There was a time when Windows was not internet-compatible unlike another OS I
recall using at the time: BSD UNIX.

Then Gates finally gave up trying to understand why anyone would want an
internet connection and decided he would dominate the www so he took the
TCP/IP stack from a UNIX OS and inserted it into the Windows kernel. Then came
"Internet Explorer".

From that day forward, Windows has _always_ been vulnerable. It has been
continuously vulnerable.

Unlike Windows, UNIX has never needed NetBIOS, SMB, CIFS, or whatever
Microsoft calls the additonal layers of complexity today. UNIX can directly
handle TCP and UDP. UNIX lacks the attack surface that Windows SMB provides,
by default.

Microsoft refuses to ackowledge this flaw and fix it. Windows has an an
enormous user base. No need to win user over with sensible design. They are
already locked in.

In any other industry a product with a track record like Windows would have
never been used for internet purposes. But this is no ordinary product. 80% or
more of Windows users do not _select_ and purchase Windows. They get it by
default with the purchase of a computer. There is no choice. There is no
refund for a defective Windows. Because there was no purchase. Sorry users.

As an end user, I got better "customer service" from the volunteers behind a
free open source UNIX-like OS that I ever did from Microsoft.

The best way to make Windows "safe" is to disconnect it from the internet.
"Updates" are not going to solve the problem that Microsoft itself has created
and perpetuated for over 20 years. Windows was never meant to be connected in
the first place. That was not Gates' vision.
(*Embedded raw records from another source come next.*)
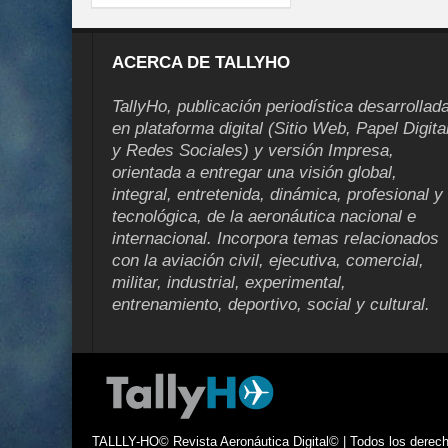
ACERCA DE TALLYHO
TallyHo, publicación periodística desarrollad
en plataforma digital (Sitio Web, Papel Digita
y Redes Sociales) y versión Impresa,
orientada a entregar una visión global,
integral, entretenida, dinámica, profesional y
tecnológica, de la aeronáutica nacional e
internacional. Incorpora temas relacionados
con la aviación civil, ejecutiva, comercial,
militar, industrial, experimental,
entrenamiento, deportivo, social y cultural.
TALLLY-HO© Revista Aeronáutica Digital© | Todos los derecho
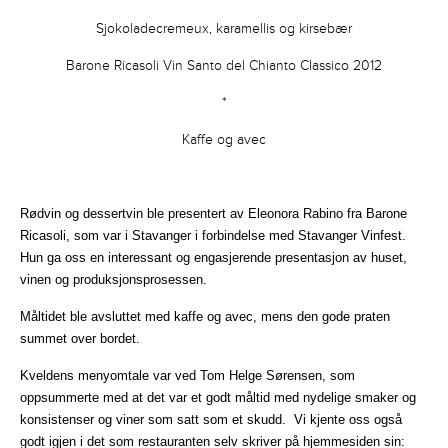
Sjokoladecremeux, karamellis og kirsebær
Barone Ricasoli
Vin Santo del Chianto Classico 2012
*
Kaffe og avec
Rødvin og dessertvin ble presentert av Eleonora Rabino fra Barone
Ricasoli, som var i Stavanger i forbindelse med Stavanger Vinfest.
Hun ga oss en interessant og engasjerende presentasjon av huset,
vinen og produksjonsprosessen.
Måltidet ble avsluttet med kaffe og avec, mens den gode praten
summet over bordet.
Kveldens menyomtale var ved Tom Helge Sørensen, som
oppsummerte med at det var et godt måltid med nydelige smaker og
konsistenser og viner som satt som et skudd. Vi kjente oss også
godt igjen i det som restauranten selv skriver på hjemmesiden sin:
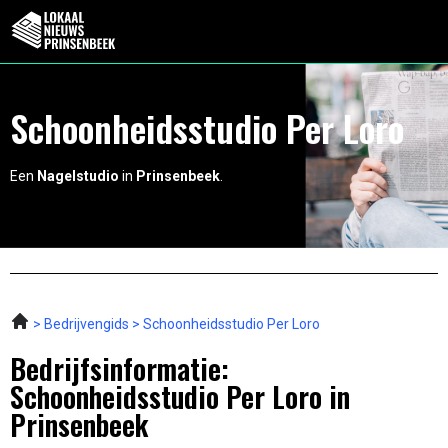
Schoonheidsstudio Per Loro
Een
Nagelstudio
in
Prinsenbeek
.
Bedrijvengids
Schoonheidsstudio Per Loro
Bedrijfsinformatie:
Schoonheidsstudio Per Loro in
Prinsenbeek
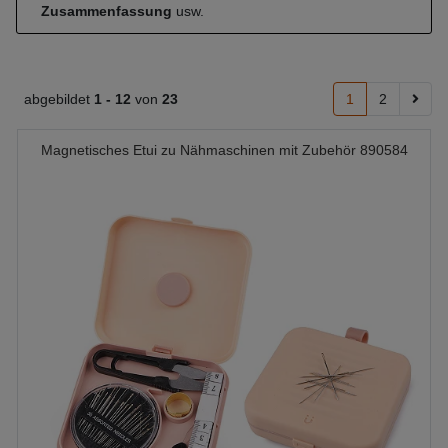
Zusammenfassung
usw.
abgebildet
1 -
12
von
23
1
2
Magnetisches Etui zu Nähmaschinen mit Zubehör 890584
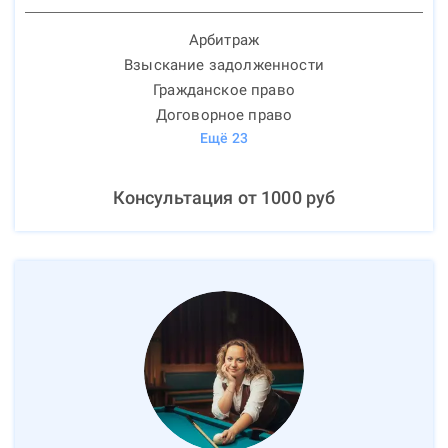
Арбитраж
Взыскание задолженности
Гражданское право
Договорное право
Ещё
23
Консультация от
1000
руб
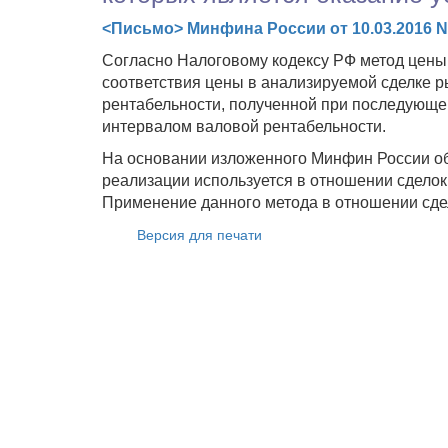
<Письмо> Минфина России от 10.03.2016 N 
Согласно Налоговому кодексу РФ метод цен
соответствия цены в анализируемой сделке 
рентабельности, полученной при последующе
интервалом валовой рентабельности.
На основании изложенного Минфин России об
реализации используется в отношении сделок
Применение данного метода в отношении сде
Версия для печати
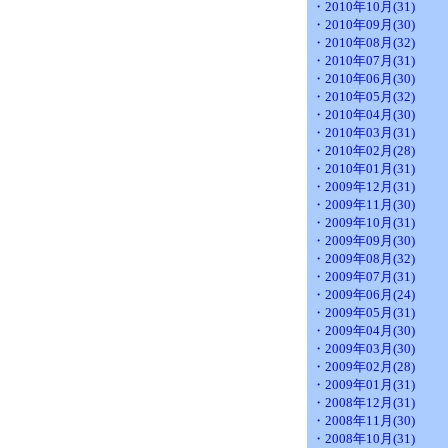
・2010年10月(31)
・2010年09月(30)
・2010年08月(32)
・2010年07月(31)
・2010年06月(30)
・2010年05月(32)
・2010年04月(30)
・2010年03月(31)
・2010年02月(28)
・2010年01月(31)
・2009年12月(31)
・2009年11月(30)
・2009年10月(31)
・2009年09月(30)
・2009年08月(32)
・2009年07月(31)
・2009年06月(24)
・2009年05月(31)
・2009年04月(30)
・2009年03月(30)
・2009年02月(28)
・2009年01月(31)
・2008年12月(31)
・2008年11月(30)
・2008年10月(31)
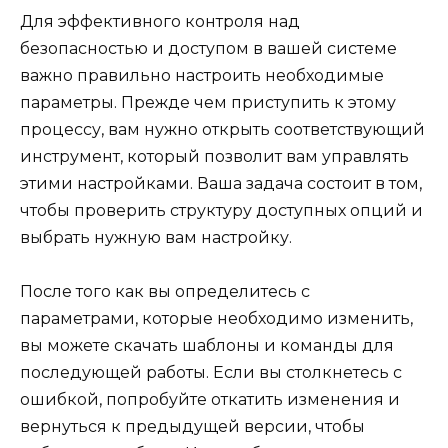
Для эффективного контроля над
безопасностью и доступом в вашей системе
важно правильно настроить необходимые
параметры. Прежде чем приступить к этому
процессу, вам нужно открыть соответствующий
инструмент, который позволит вам управлять
этими настройками. Ваша задача состоит в том,
чтобы проверить структуру доступных опций и
выбрать нужную вам настройку.
После того как вы определитесь с
параметрами, которые необходимо изменить,
вы можете скачать шаблоны и команды для
последующей работы. Если вы столкнетесь с
ошибкой, попробуйте откатить изменения и
вернуться к предыдущей версии, чтобы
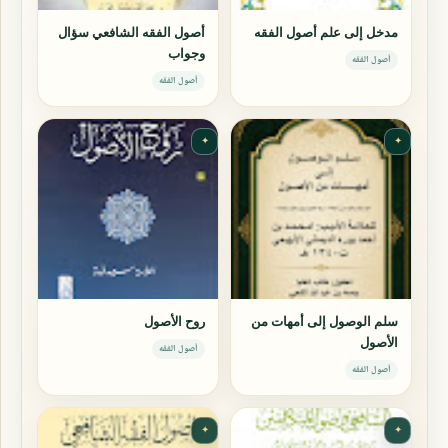
مدخل إلى علم أصول الفقه
أصول الفقه الشافعي سؤال
وجواب
أصول الفقه
أصول الفقه
✦
✦
سلم الوصول إلى أمهات من
روح الأصول
الأصول
أصول الفقه
أصول الفقه
✦
✦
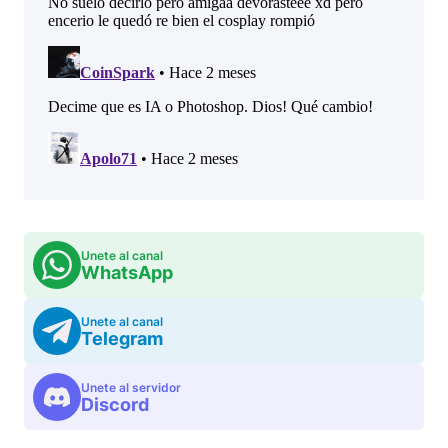
Unete al canal
WhatsApp
Unete al canal
Telegram
Unete al servidor
Discord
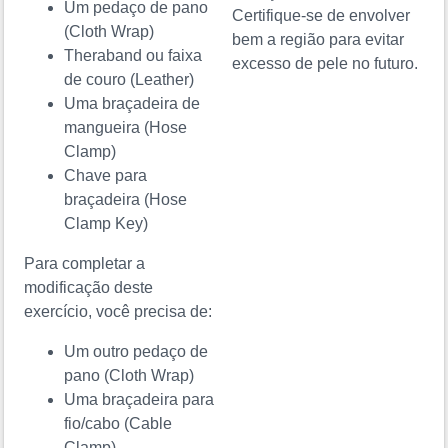
Um pedaço de pano
Certifique-se de envolver
(Cloth Wrap)
bem a região para evitar
Theraband ou faixa
excesso de pele no futuro.
de couro
(Leather)
Uma braçadeira de
mangueira
(Hose
Clamp)
Chave para
braçadeira
(Hose
Clamp Key)
Para completar a
modificação deste
exercício, você precisa de:
Um outro pedaço de
pano
(Cloth Wrap)
Uma braçadeira para
fio/cabo
(Cable
Clamp)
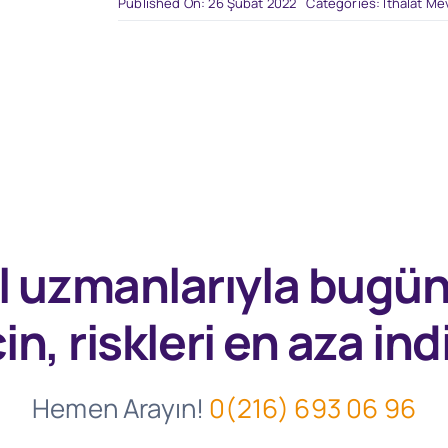
Published On: 26 Şubat 2022
Categories:
İthalat Me
l uzmanlarıyla
bugü
in, riskleri en aza indi
Hemen Arayın!
0(216) 693 06 96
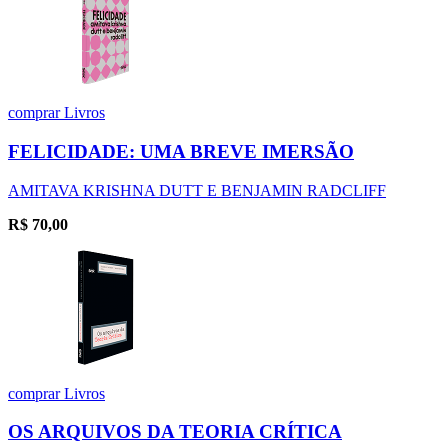
comprar
Livros
FELICIDADE: UMA BREVE IMERSÃO
AMITAVA KRISHNA DUTT E BENJAMIN RADCLIFF
R$
70,00
comprar
Livros
OS ARQUIVOS DA TEORIA CRÍTICA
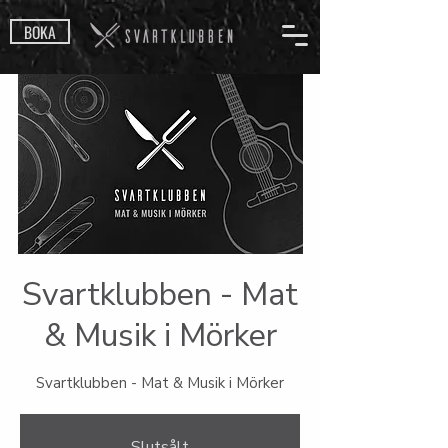
BOKA
Svartklubben - Mat
& Musik i Mörker
Svartklubben - Mat & Musik i Mörker
Slutsålt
And we are still seeing that legacy today.

Rumors of the retirement of Windows, e.g., a Midori replacement, were
apparently no more legitimate than a 1990's Microsoft vaporware announcement.
Microsoft need not do anything. Monopoly is sweet.
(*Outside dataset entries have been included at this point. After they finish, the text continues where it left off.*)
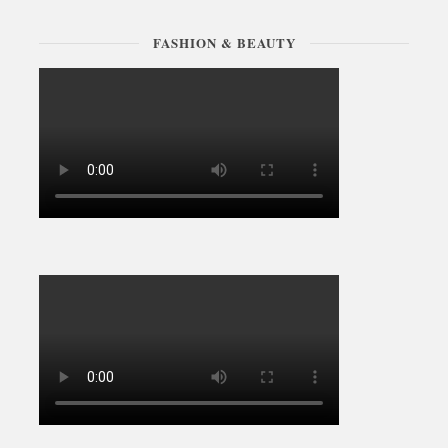
FASHION & BEAUTY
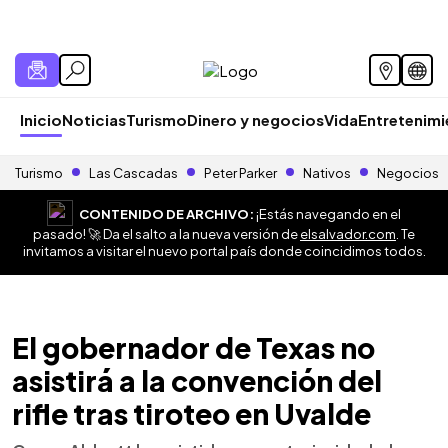
Inicio
Noticias
Turismo
Dinero y negocios
Vida
Entretenim
Turismo
Las Cascadas
Peter Parker
Nativos
Negocios
CONTENIDO DE ARCHIVO:
¡Estás navegando en el
pasado! 🚀 Da el salto a la nueva versión de
elsalvador.com
. Te
invitamos a visitar el nuevo portal país donde coincidimos todos.
El gobernador de Texas no
asistirá a la convención del
rifle tras tiroteo en Uvalde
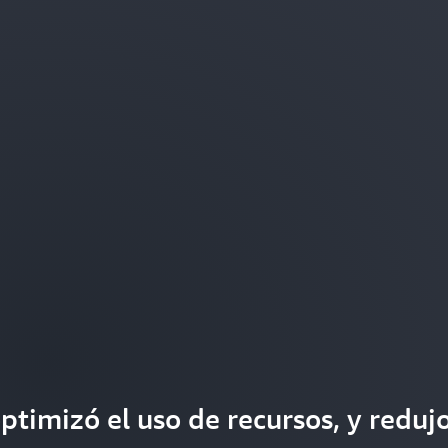
ptimizó el uso de recursos, y reduj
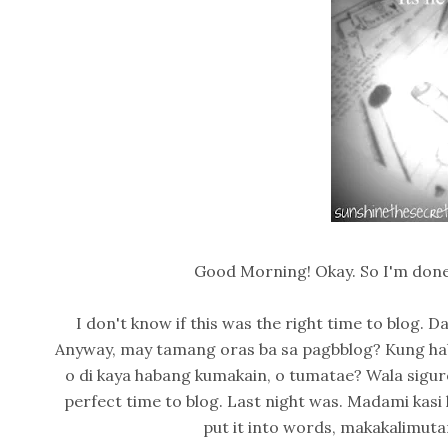
Good Morning! Okay. So I'm done
I don't know if this was the right time to blog. 
Anyway, may tamang oras ba sa pagbblog? Kung hab
o di kaya habang kumakain, o tumatae? Wala siguro
perfect time to blog. Last night was. Madami kasi 
put it into words, makakalimuta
There are other OS besides Windows, open source and available for free, which
are better suited to be internet-facing computers. Microsoft alas will never
admit this and will continue to encourage, perhaps even _require_ , people to
connect Windows computers to the internet.

Microsoft's latest move is to replicate the userland of one of those other OS
into Windows. That way the user will get the "benefit" of SMB. (or whatever it
is called now)

If the user were using a UNIX-like OS that has no SMB layer on their internet
connected computer, then how would they experience the fun of EternalBlue?

Meanwhile a quick read about this latest worm is that it relies on common file
extensions to select files for encryption. Does this mean that if the user
renames the file extension on her important files from .docx, .xlsx, etc. to
.wannalaugh then they will not bet encrypted? Maybe she could xcopy them to
.wannalaugh in bulk.